タイ韓国なども上陸戦専門の部隊とされ、これも練度の高い部隊とされている。


イギリス

Per Mare Per Terram(海に、陸に)

イギリスでは1664年、「ロードジェネラル近衛歩兵連隊」が海上勤務を命じられた事から始まる。

現在の英王室海兵隊(ロイヤルマリーンズ)の基礎である。


フランス

Troupes de Marineは1622年にリシュリューにより創設された本来の海兵隊で、当初は同時代の他国の海兵隊と同様に艦上勤務を専門としていた。その後植民地警備も担うようになっていたが、各地の植民地が次々に独立していったために1967年には陸軍に移管された。歴史的経緯から「海兵」と名乗っているもので、上陸作戦能力は無く標準的な陸軍部隊となっている。


アメリカ

U.S.Marine.Corps(アメリカ海兵隊)は現在のところ、世界で唯一の独立した軍となっている海兵隊である。

これは、創設時に法律で海兵隊を別個に組織したためである。

略称はUSMCで、通称としては『マリーン』『マリンコ』などが知られており、他にもさまざまな別名がある。

この御方のような鬼教官たちに鍛えられた連中が居るところ、と言えば一部の方にはよくお分かりだろうか。

ハートマン先任軍曹

詳しくは個別記事を参照のこと。


その他の海兵隊

海兵隊が陸軍海軍のどちらに属するかは、国によって異なっている。

例えばフランスでは陸軍の下部組織となっているし、逆にロシアは「海軍歩兵」として海軍の下部組織となっている。
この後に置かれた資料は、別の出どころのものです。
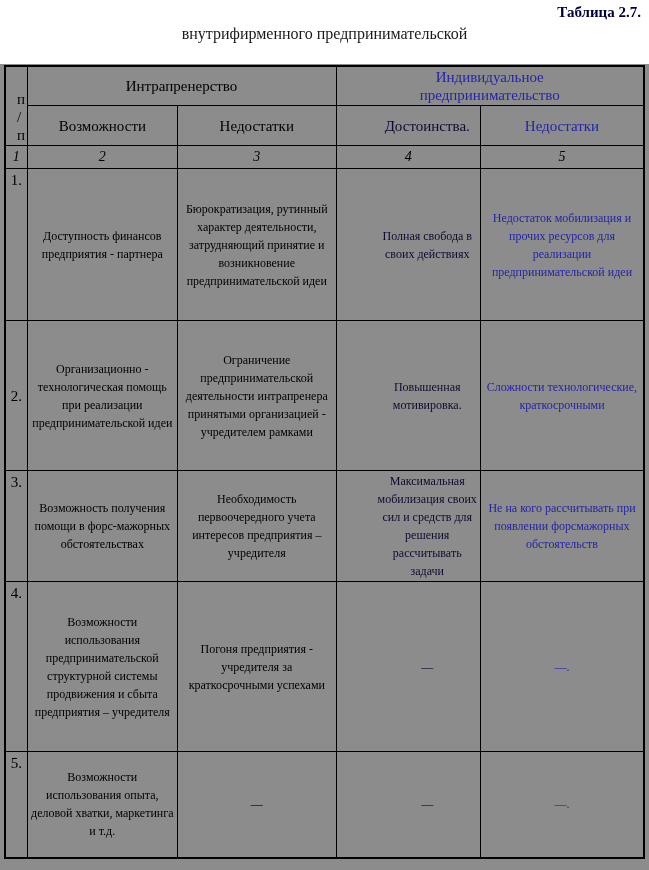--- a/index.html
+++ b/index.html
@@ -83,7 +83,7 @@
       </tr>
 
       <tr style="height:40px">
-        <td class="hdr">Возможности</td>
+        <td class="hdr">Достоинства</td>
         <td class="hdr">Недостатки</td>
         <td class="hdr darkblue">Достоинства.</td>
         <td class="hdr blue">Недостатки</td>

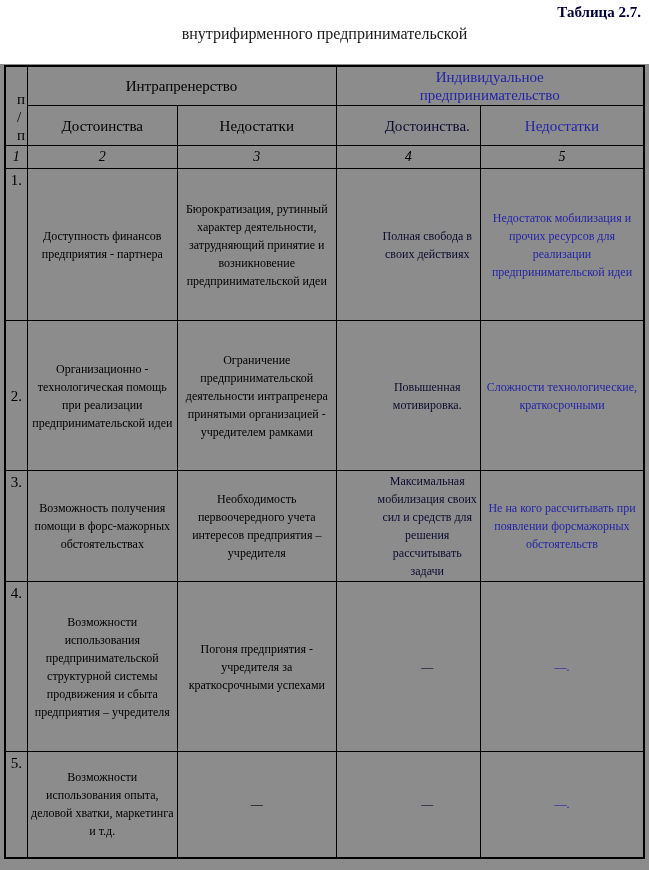--- a/index.html
+++ b/index.html
@@ -102,7 +102,7 @@
         <td>Доступность финансов предприятия - партнера</td>
         <td>Бюрократизация, рутинный характер деятельности, затрудняющий принятие и возникновение предпринимательской идеи</td>
         <td class="darkblue">Полная свобода в своих действиях</td>
-        <td class="blue">Недостаток мобилизация и прочих ресурсов для реализации предпринимательской идеи</td>
+        <td class="blue">Недостаток финансовых и прочих свобода для реализации предпринимательской идеи</td>
       </tr>
 
       <tr style="height:150px" class="r2">

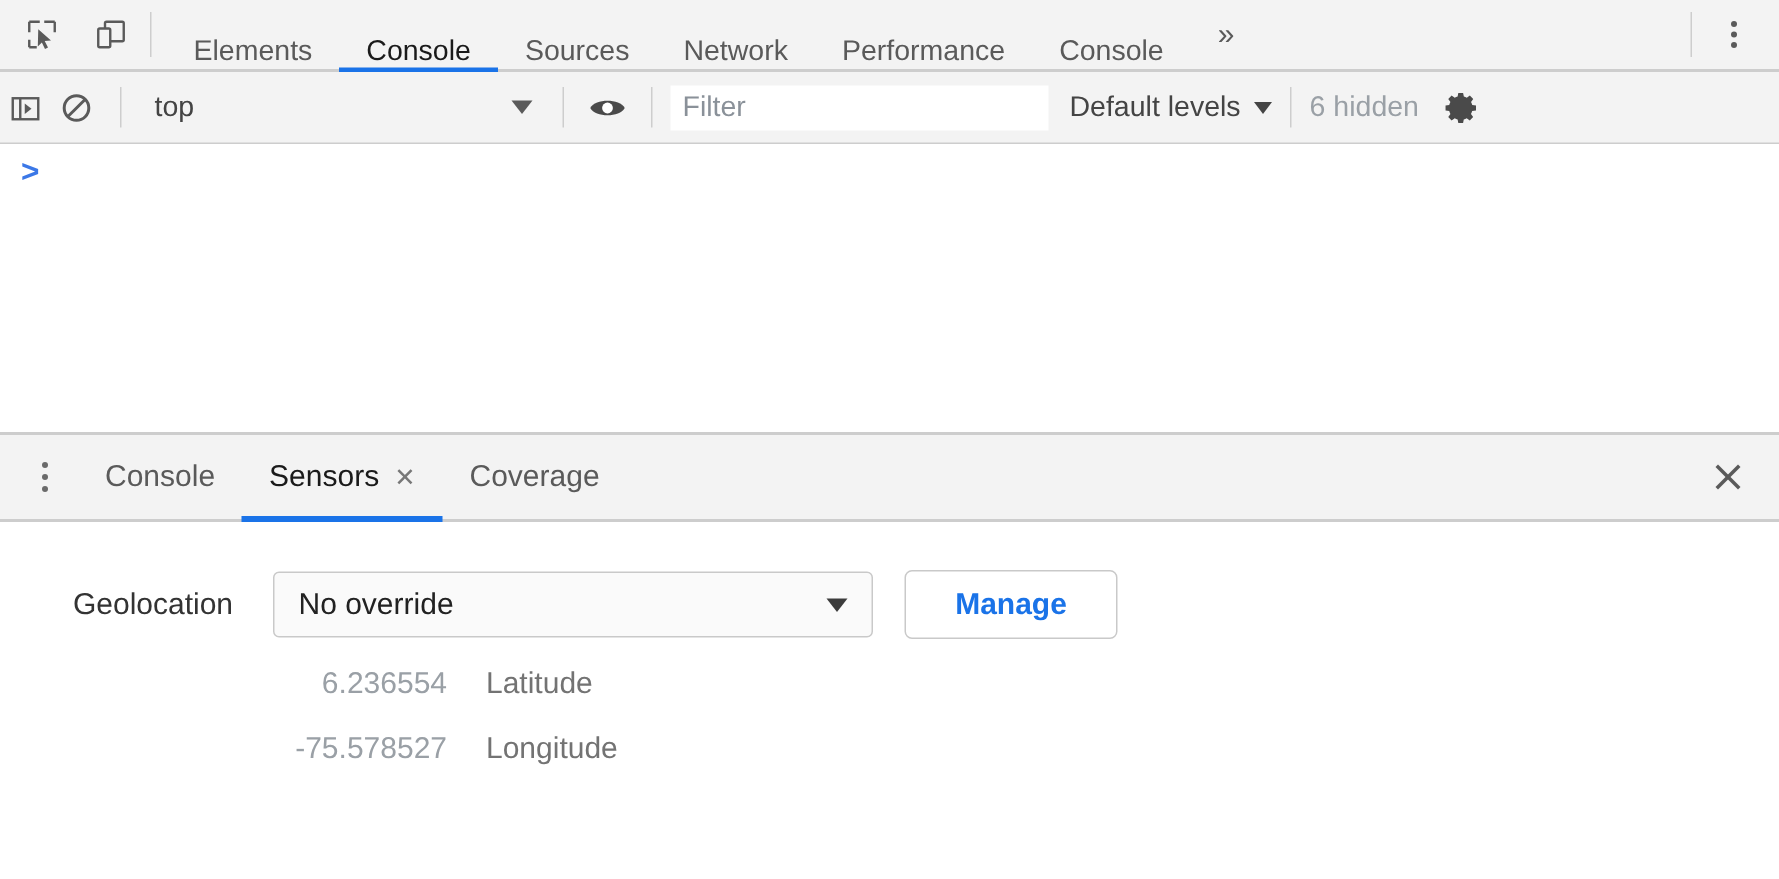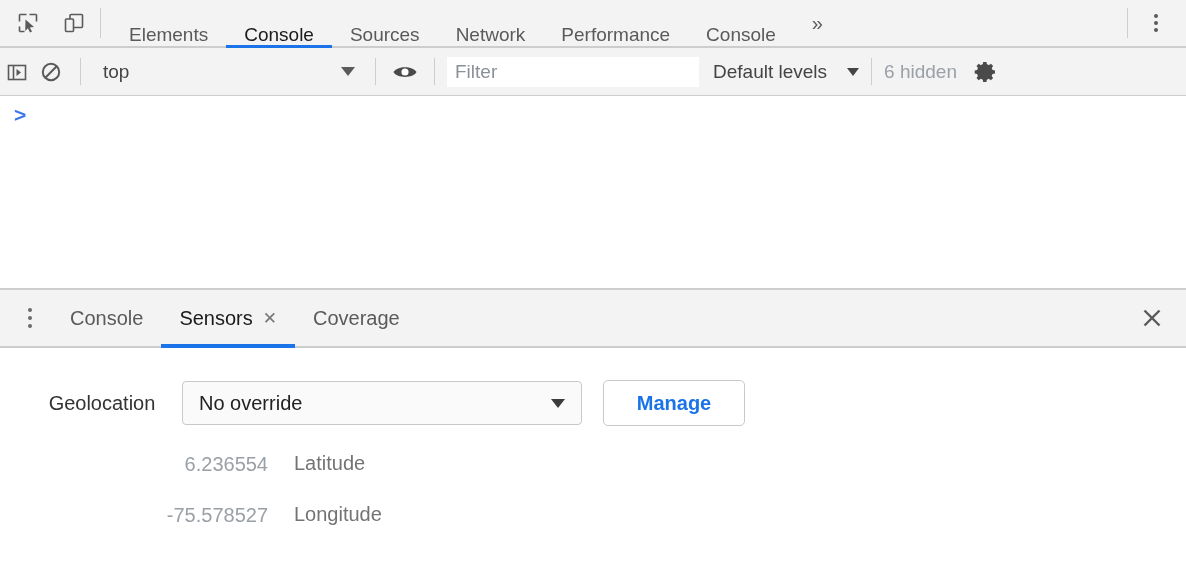--- a/index.html
+++ b/index.html
@@ -149,7 +149,7 @@
   .levels-select {
     display: flex;
     align-items: center;
-    gap: 20px;
+    gap: 9px;
     margin-left: 14px;
     font-size: 19px;
     color: #444;

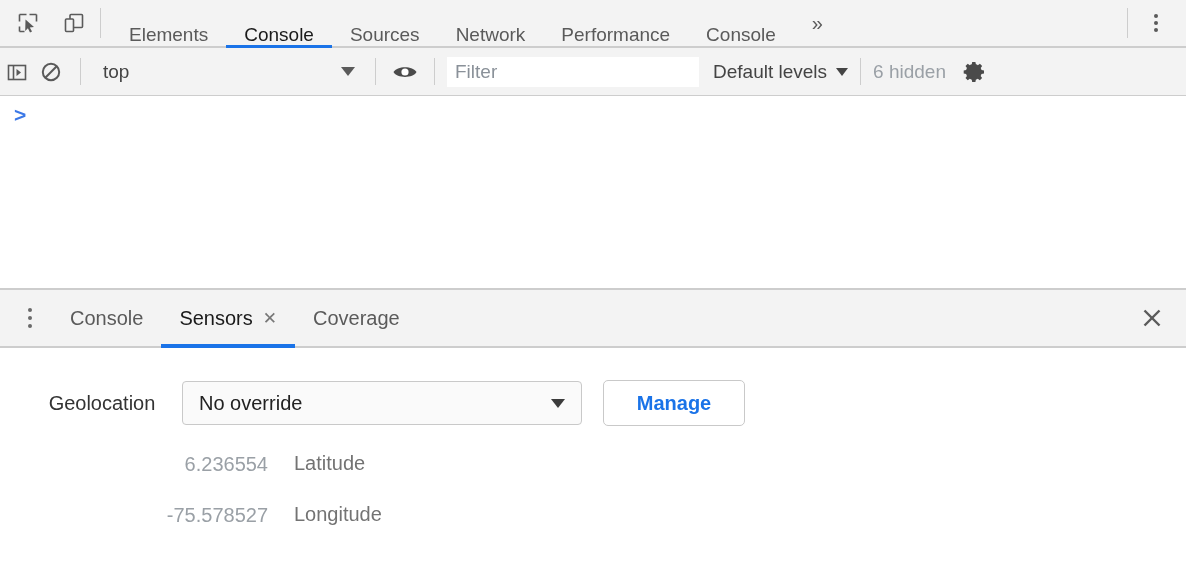--- a/index.html
+++ b/index.html
@@ -324,8 +324,9 @@
 
   .coord-row {
     display: flex;
-    padding-left: 76px;
-    margin-top: 26px;
+    align-items: center;
+    padding-left: 106px;
+    margin-top: 18px;
   }
   .coord-value {
     width: 200px;

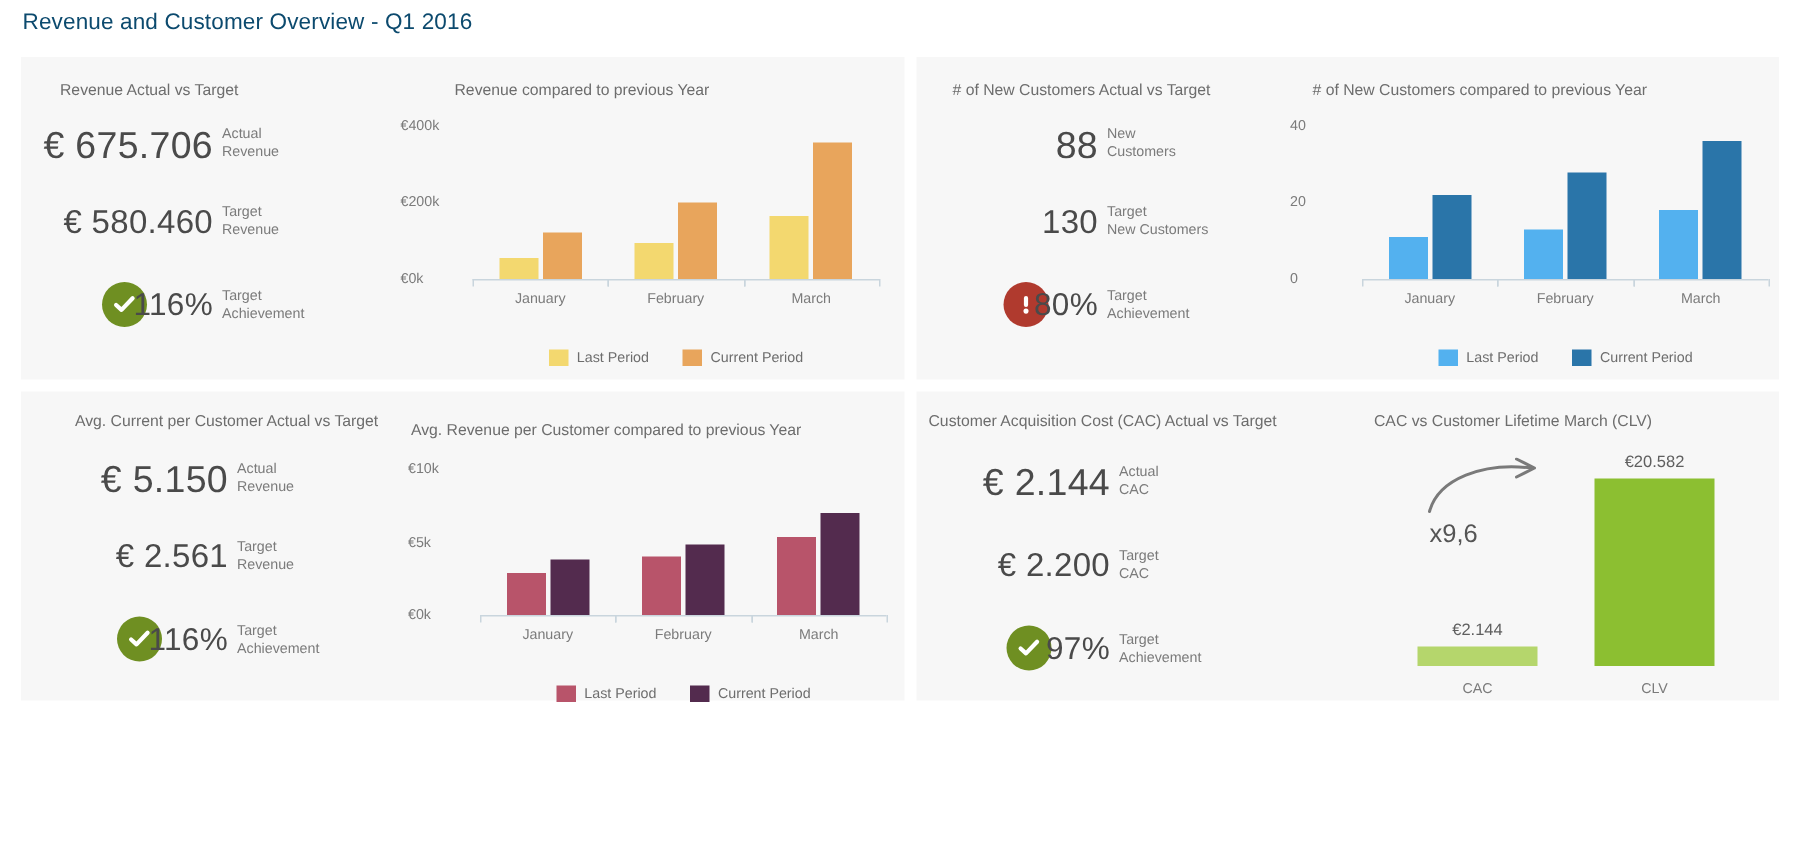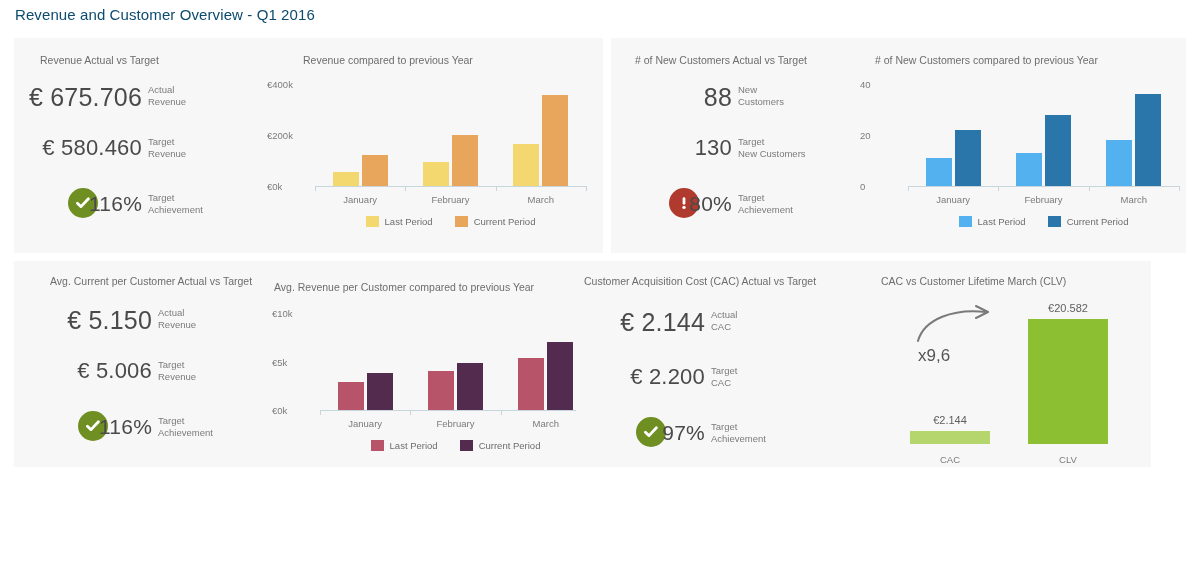--- a/index.html
+++ b/index.html
@@ -65,7 +65,7 @@
     white-space:nowrap;
   }
   .legend{position:absolute;display:flex;align-items:center;gap:8px;}
-  .legend-item{display:flex;align-items:center;gap:6px;}
+  .legend-item{display:flex;align-items:center;gap:6px;margin-top:17px;}
   .legend-swatch{width:13px;height:11px;display:block;}
   .legend-text{font-size:9.5px;color:#6d6d6d;white-space:nowrap;}
   .cc-vlabel{

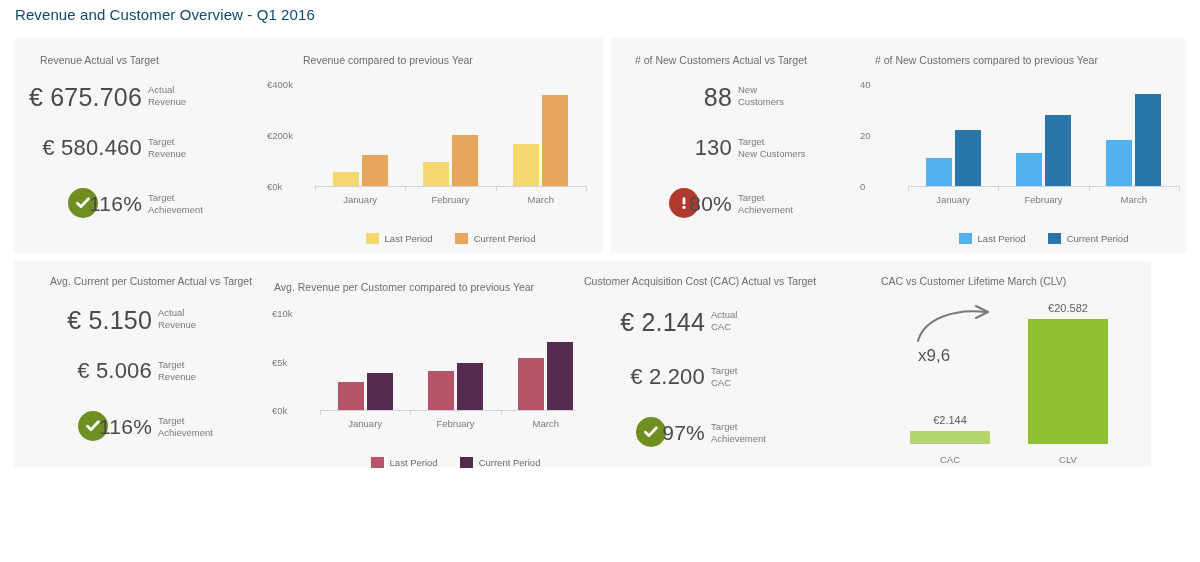--- a/index.html
+++ b/index.html
@@ -22,7 +22,7 @@
   #panel-revenue   {left:14px;  top:38px;  width:589px; height:215px;}
   #panel-customers {left:611px; top:38px;  width:575px; height:215px;}
   #panel-arpc      {left:14px;  top:261px; width:589px; height:206px;}
-  #panel-cac       {left:576px; top:261px; width:575px; height:206px;}
+  #panel-cac       {left:611px; top:261px; width:575px; height:206px;}
 
   .panel-title{
     position:absolute;font-size:10.5px;color:#6d6d6d;white-space:nowrap;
ただ、成り立ちがそうであるため、おおむね海軍の下部組織となっている国が多く、

『海兵隊は海軍の下にある組織』と理解しても間違いではないだろう。


日本の場合

帝国海軍海兵隊 歩兵隊将兵集合写真

一般にはあまり知られていないが、明治期の日本海軍にもイギリス海兵隊を基にした海兵隊制度が存在した(上イラスト)。

但しこの海兵隊は上記の通り敵艦移乗を行うための部隊であり、艦砲の発達と艦自体の高性能化に伴い、早々と姿を消した。

尚、日本海軍にも陸戦隊と言う部隊があるが、基本的に必要時に艦艇乗員から編成される臨時部隊であり、海兵隊とは若干性格が異なる。

また、特別陸戦隊の様に常設部隊として鎮守府・湾港の警備にあたる部隊もあり、こちらも海兵隊に近い存在である。

その他、地理的要因から上陸作戦に大きな興味を持っていた日本陸軍では海上機動旅団なる上陸専門部隊が構想されており、現在の海兵隊に近い存在は結構ある。


現在では陸上自衛隊において、3000人規模の「水陸機動団」が設立されている。